When Joe Kinvi He joined Touchtech payments in 2017 as the head of finance, the Irish startup could not afford his full salary. So he negotiated for supply to compensate for the difference. Eighteen months later, Stripe got the companyAnd that equality was transformed into striped shares, enough to let Kinvi quit his job, start a side project, and then found a trigger.
That starting, UnlimitedNow help Africans in the diaspora collectively invest in startups and real estate back home. Since launch in beta last year, the UK-based platform has processed over $ 500,000 in transactions.
“The diaspora sends billions of dollars in revenue, but very little of it produces assets,” Kinvi said. “We think there is a world if we can bring the right collective to the right type of investment opportunities, it will make it easier.”
Kinvi’s trip to border began in 2020, as well as the pandemic success. He and a group of friends formed HoaqAn investment club that collected small checks from local and diaspora angels into African startups.

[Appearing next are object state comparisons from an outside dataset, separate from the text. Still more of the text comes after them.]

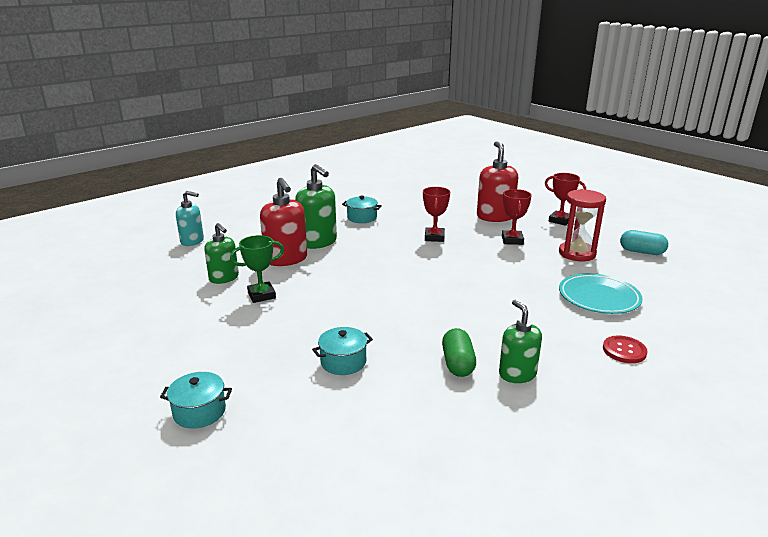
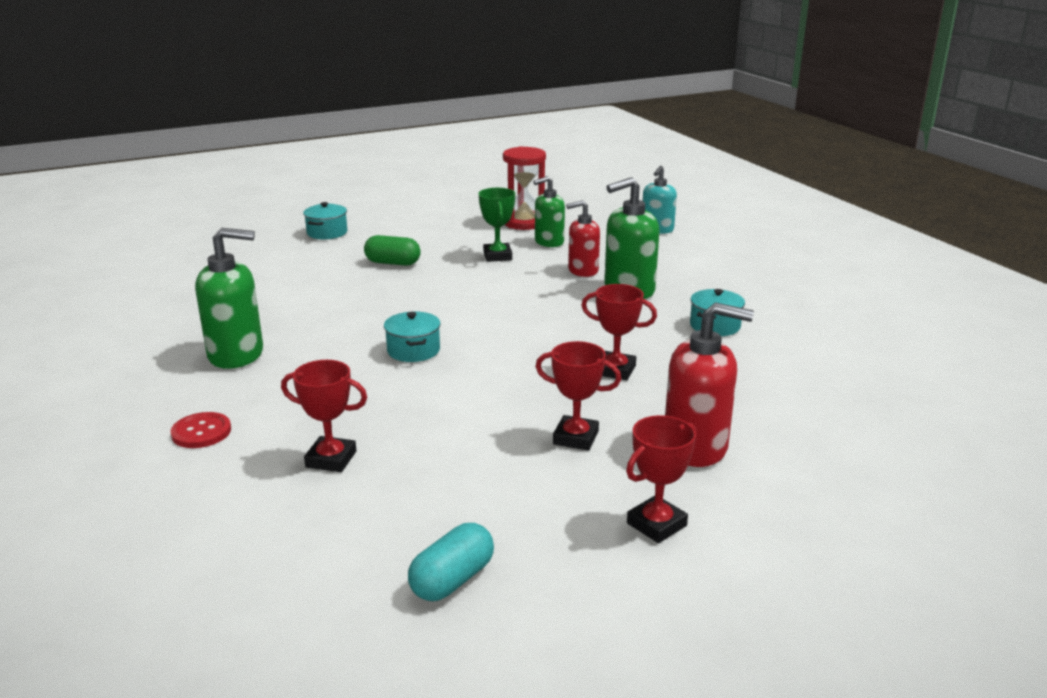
camera: 105 degrees right, 0 degrees up
red soap dispenser [260,178,307,266] -> red soap dispenser [566,200,600,277], size x0.66
turquoise pot [312,327,373,375] -> turquoise pot moved to [384,311,441,362]
green capsule [442,328,476,377] -> green capsule moved to [364,235,421,266]
green soap dispenser [499,300,542,383] -> green soap dispenser [195,228,263,369], size x1.52
red hourglass [559,189,606,262] -> red hourglass moved to [503,147,546,230]
turquoise plate [559,273,643,314] -> red trophy [281,360,367,472]

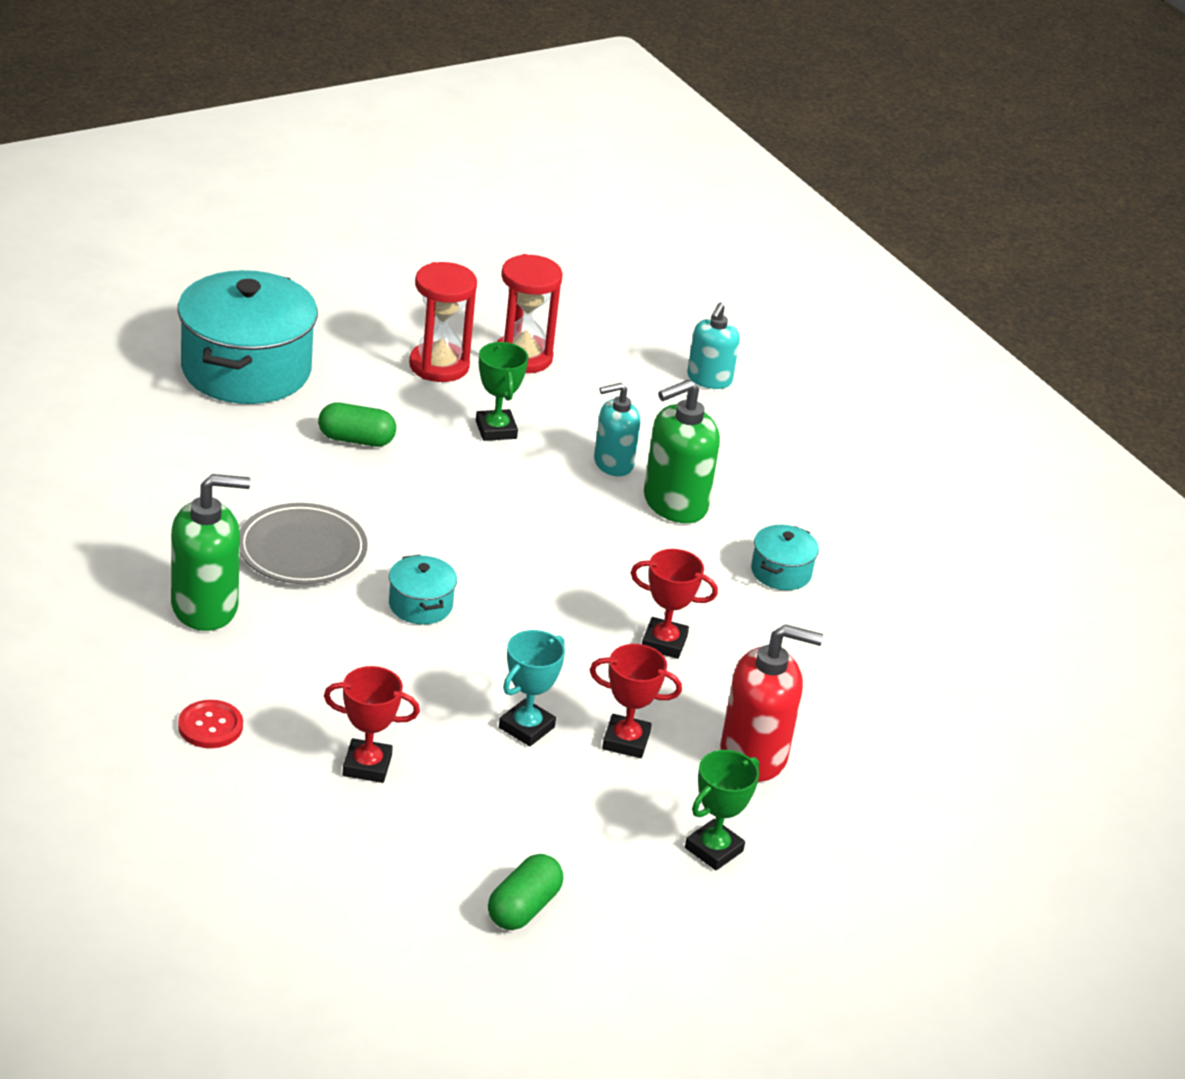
camera: 10 degrees left, 10 degrees up
turquoise pot [303,202,347,239] -> turquoise pot [178,270,318,404], size x2.25
turquoise capsule [408,523,494,601] -> green capsule [488,854,563,930]
green soap dispenser [533,176,565,247] -> none
red soap dispenser [566,200,600,277] -> turquoise soap dispenser [594,383,640,476]
red trophy [626,415,697,543] -> green trophy [685,750,759,870]
none -> grey plate [240,503,368,584]
none -> red hourglass [409,262,477,382]
none -> turquoise trophy [499,630,565,746]

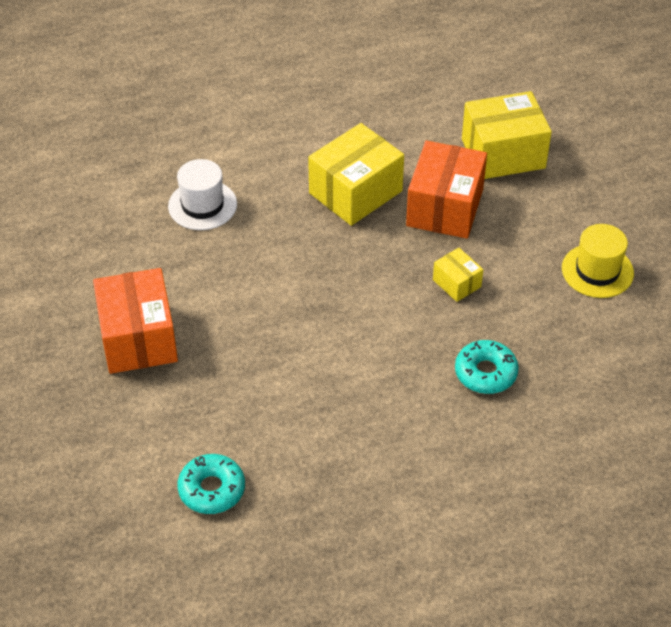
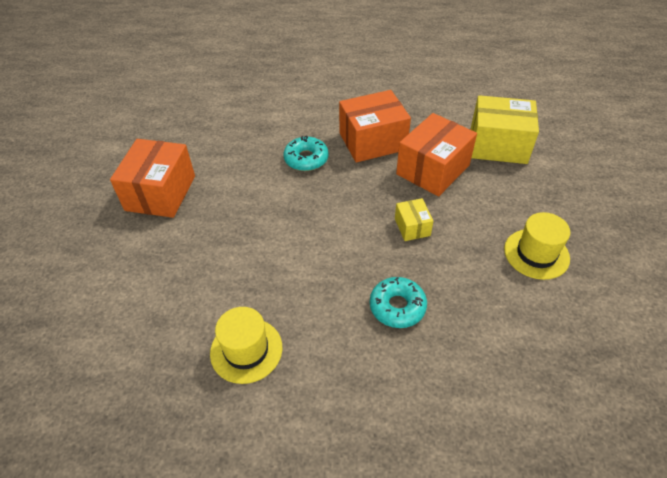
camera: 25 degrees right, 0 degrees up
white hat [168,159,237,230] -> none
turquoise donut [177,454,245,514] -> turquoise donut moved to [284,136,329,171]
yellow box [308,123,404,226] -> orange box [339,90,411,162]
none -> yellow hat [210,307,282,384]

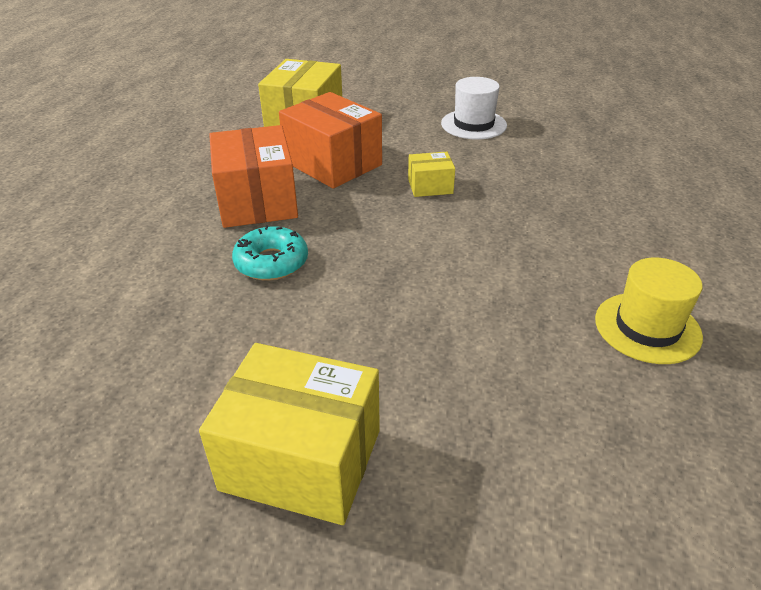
camera: 85 degrees left, 10 degrees down
orange box [110,139,195,218] -> yellow box [199,343,380,525]
turquoise donut [370,277,427,328] -> none
yellow hat [504,212,570,280] -> white hat [441,77,507,139]

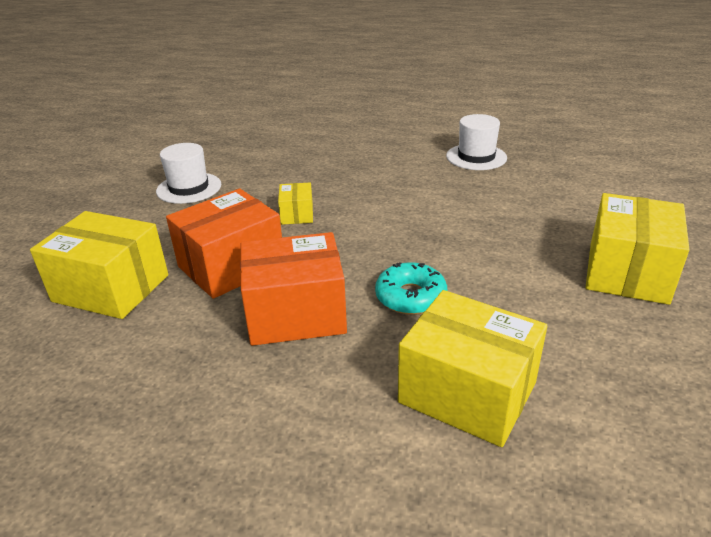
camera: 85 degrees left, 5 degrees down
yellow hat [595,258,703,364] -> white hat [446,114,507,170]
none -> yellow box [398,290,547,447]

Their first challenge was simply to open a bank account. Financial institutions flickered their performance, and their account with Wise was repeatedly frozen. Other obstacles soon followed: monetary misunderstandings, regulatory demands and recognition rules that made collective investment of legal and logistics headache.
To manage the complexity, the group used membership fees to hire a lawyer to handle the paperwork manually. Eventually, Hoaq built light automation into its workflow, an experience that founded a limit. Hoaq invested in companies such as Lemfi,, Bamboo And Chowdeck.
By 2022, Kinvi left Stripe, where he moved on to a product and growing role and then spent a year at Paystack, Another striped affiliateHelping scale financial partnerships across Africa.
When he returned to the problem that formed Hoaq, he built a tool that digitized everything from on board to expense. What started as an internal solution soon obtained out of interest. Other collectives wanted access, not just for initial agreements but for real estate and other assets.
Today, Liderless provides the backend infrastructure for diaspora collectives, allowing them on board members, accept overseas payments and deploy capital safely.
There are more than 100 communities on its waiting list, according to the startup. However, over the past few months, collectives are currently living on the platform have supported more than 10 startups and two real estate projects in Kenya, with minimum investments of $ 1,000 for startups and $ 5,000 per property.
Unlimited operates under UK regulation coverage, allowing it to market investment opportunities to diaspora members without violating securities.
Currently it focuses on two active classes, startups and real estate, but Kinvi sees a room to expand to others, including movies and diaspora links.
In the realization that the most important part of the unlimited model is faith, Kinvi is blunt about why many diaspora investors hesitate to deploy capital: too many have lost money trying to invest formally with family or friends.
“Someone I know sent € 200,000 home to build a house,” he said. “The house was never built.”
To deal with this, unlimited routes invest funds directly to controlled vendors, clinging accounts or lawyers. No money flows through the hands of collective managers. Legal and executive checks are inserted into the process, and all opportunities require approval under the regulatory umbrella of the platform.
Unlimited earnings revenue through transaction fees as well as cut of membership fees and FX disseminations. Over time, it may lay on submitted products, payment fees and tool management tools.
The bigger occasion, Kinvi argues, lies in unlocking the $ 30 billion in Migrant savings That sits useless every year. While sent platforms like Zepz, Taptap Send, Lemfi and Nala dominate the space to take some of that money back home, few have built for long -term investment (this may change in the coming years with Recent moves of Some players).
That message resonated with local investors. Borderless supporters include DFS Lab, Ezra Oubi (Paystack CTO), Olumide Soyombo, and executives of Stripe, Google, among others. Many are not just investors, but also users of the platform.
To Kinvi, the mission for a limit that raised $ 500,000 in seeds from these investors, is both about identity as returns. “Most Africans in the diaspora want to go home one day,” he said. “To do this, they need a way to invest safely and confidently.
However, climbing will not be easy. Unlimited ‘current vet model depends much on pre -existing relationships and known collective heads. As it grows, it will need robust identity control, fraudulent detection and legal gear to avoid becoming a target for bad actors.